Kamis, 04 Oktober 2007

The real Maldives

Meera Selva

Meera Selva

Behind the island paradise seen by tourists is a country ruled by an autocratic regime with little interest in human rights or democracy.

October 1, 2007 6:00 PM | Gurardian Unlimited

The Maldives are a strange sort of paradise. The archipelago is gifted with soft white beaches and crystal blue seas, but the islanders themselves are seen as paupers of the Indian Ocean, forced to live off soil too thin to sustain a harvest, battered by storms and ruled by a jittery, autocratic regime that has only a passing interest in human rights and democracy.

Tourism to the Maldives began in the 1970s, as Europeans began arriving on these islands. The first group of tourists from Italy ordered dinner from the local restaurants but were so dismayed by the curries and biryanis that they asked their cooks to prepare simpler food for them.

President Maumoon Abdul Gayoom, who has been in power since 1978, has encouraged this disconnection between local life and the tourists' experience.

He has steadily turned various islands into acclaimed, luxurious resorts where guests pay several hundred dollars a night to stay in beach villas with their own private pools and butlers.

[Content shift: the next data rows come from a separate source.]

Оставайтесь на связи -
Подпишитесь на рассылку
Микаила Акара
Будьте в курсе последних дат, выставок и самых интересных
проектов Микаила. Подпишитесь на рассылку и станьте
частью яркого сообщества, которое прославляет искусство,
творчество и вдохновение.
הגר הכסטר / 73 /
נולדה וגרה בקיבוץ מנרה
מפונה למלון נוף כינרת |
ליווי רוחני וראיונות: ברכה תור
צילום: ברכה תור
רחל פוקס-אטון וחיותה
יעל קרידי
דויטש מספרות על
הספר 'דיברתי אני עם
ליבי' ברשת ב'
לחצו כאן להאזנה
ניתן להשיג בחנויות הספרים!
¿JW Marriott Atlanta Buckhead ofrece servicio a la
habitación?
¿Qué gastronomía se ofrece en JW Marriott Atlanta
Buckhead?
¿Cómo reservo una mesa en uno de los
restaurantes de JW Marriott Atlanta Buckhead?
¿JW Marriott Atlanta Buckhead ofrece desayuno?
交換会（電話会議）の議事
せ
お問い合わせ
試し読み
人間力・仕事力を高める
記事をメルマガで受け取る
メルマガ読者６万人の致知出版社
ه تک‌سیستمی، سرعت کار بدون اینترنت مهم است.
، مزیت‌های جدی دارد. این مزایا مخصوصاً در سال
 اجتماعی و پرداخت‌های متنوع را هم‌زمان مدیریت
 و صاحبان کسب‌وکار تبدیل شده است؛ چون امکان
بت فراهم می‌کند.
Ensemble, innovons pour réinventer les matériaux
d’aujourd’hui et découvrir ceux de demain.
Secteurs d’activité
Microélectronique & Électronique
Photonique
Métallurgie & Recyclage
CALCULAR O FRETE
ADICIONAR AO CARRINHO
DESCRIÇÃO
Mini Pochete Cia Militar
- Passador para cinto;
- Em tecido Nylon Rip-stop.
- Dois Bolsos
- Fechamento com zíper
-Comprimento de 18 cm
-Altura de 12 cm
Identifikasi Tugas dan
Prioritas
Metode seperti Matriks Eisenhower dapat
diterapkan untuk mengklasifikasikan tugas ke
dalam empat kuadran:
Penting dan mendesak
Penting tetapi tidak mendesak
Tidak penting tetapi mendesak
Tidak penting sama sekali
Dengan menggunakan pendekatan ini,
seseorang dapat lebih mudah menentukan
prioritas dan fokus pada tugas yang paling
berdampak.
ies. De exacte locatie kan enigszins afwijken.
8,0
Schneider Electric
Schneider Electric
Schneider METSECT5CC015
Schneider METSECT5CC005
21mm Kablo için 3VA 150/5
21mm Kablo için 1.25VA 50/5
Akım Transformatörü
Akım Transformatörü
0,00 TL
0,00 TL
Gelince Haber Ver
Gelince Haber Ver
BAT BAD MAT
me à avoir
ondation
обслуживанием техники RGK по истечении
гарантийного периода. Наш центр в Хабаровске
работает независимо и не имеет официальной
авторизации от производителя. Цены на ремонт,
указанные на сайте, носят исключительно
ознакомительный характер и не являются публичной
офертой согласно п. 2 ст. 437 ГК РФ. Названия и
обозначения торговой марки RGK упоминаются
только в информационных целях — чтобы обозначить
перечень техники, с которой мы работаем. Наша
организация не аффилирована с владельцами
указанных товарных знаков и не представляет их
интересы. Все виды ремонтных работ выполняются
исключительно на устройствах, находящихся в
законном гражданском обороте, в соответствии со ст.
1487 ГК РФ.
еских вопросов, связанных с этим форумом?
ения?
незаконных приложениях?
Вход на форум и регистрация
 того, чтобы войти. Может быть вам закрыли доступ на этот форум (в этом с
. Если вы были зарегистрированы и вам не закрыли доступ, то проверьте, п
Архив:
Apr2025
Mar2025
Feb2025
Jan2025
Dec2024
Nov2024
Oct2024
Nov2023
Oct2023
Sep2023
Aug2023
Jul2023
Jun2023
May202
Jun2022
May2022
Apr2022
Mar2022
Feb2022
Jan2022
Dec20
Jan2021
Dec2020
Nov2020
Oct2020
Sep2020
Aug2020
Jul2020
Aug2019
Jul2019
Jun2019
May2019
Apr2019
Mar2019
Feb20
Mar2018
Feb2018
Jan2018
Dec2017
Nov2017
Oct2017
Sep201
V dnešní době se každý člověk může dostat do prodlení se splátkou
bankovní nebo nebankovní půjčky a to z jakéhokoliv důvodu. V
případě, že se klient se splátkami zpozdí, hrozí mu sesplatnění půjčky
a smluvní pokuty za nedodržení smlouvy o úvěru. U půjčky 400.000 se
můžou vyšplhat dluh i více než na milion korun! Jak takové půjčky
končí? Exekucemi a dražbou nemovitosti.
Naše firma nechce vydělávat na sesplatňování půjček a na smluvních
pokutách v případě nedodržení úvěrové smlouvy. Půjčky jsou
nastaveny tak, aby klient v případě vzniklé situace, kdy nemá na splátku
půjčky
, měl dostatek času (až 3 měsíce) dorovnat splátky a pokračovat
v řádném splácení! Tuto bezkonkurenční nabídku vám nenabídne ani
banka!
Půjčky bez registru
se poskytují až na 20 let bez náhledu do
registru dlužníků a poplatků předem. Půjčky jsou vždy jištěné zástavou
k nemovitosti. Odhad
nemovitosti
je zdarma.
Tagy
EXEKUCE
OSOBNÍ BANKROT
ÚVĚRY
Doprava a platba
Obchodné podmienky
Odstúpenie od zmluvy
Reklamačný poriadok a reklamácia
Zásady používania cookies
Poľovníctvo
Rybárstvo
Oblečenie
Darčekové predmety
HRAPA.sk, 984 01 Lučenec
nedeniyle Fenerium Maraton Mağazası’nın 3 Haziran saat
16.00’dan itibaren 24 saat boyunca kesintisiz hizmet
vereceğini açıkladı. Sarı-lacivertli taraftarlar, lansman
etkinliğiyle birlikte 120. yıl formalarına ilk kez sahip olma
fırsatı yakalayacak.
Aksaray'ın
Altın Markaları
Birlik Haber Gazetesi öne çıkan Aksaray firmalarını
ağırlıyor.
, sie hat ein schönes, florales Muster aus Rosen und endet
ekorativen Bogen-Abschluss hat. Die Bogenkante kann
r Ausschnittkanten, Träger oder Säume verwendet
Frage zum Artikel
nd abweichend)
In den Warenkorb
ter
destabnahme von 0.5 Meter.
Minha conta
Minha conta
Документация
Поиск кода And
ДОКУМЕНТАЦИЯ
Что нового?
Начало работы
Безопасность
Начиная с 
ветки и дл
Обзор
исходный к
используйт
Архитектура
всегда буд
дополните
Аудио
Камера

All fruit, vegetables, wine and water are flown in to create the illusion of abundance.

Meanwhile, any Maldivian citizen caught drinking alcohol faces a hundred lashes, and one quarter of children under the age of five in the Maldives suffers from stunted growth.

The tsunami worsened this gap between the tourists and the villagers, and set the country back about 20 years in terms of socio-economic development. Out of the archipelago's 199 islands 20 were totally destroyed and another 53 were severely damaged. Schools, clinics and pharmacies were destroyed on around 50 islands. Most devastating of all, the seawater that washed over the island contaminated the groundwater and reservoirs that supply the Maldives with drinking water.

In recent years, a new kind of radical Islam has moved into the Maldives, exploiting the frustration many islanders feel at having to eke out a sparse existence in a country that has become a byword for luxury in the west.

The Maldives has always practised a moderate form of Sunni Islam, but over the last few years women who tended to wear multi-coloured headscarves have donned all encompassing black robes instead. Children are being taught at new mosques that have sprung up and that preach a more extreme form of Islam than that normally heard on the archipelago.

The government meanwhile, has fought its battles elsewhere. Political parties were only legalised in 2005, but even this judicial protection has not stopped members of the main opposition, the Maldivian Democratic party being routinely arrested and beaten. President Gayoom has accused it of being funded by Christian missionaries jealous of a Muslim country's success.

When the nailbomb exploded this Saturday in a tourist corner of Male, the president and his spokesman hinted that the MDP and a Brtish-based pressure group, the Friends of the Maldives, were responsible.

It was a clumsy piece of political manoeuvring that gave the impression that the government will go to any lengths to discredit its formal opponents. The FBI has now moved in to help with investigations, and the government is beginning to accept that Islamic fundamentalists may well be responsible instead. Their next challenge is how to give Maldivian citizens a stake in their country's development to prevent the threat from fundamental Islam growing further.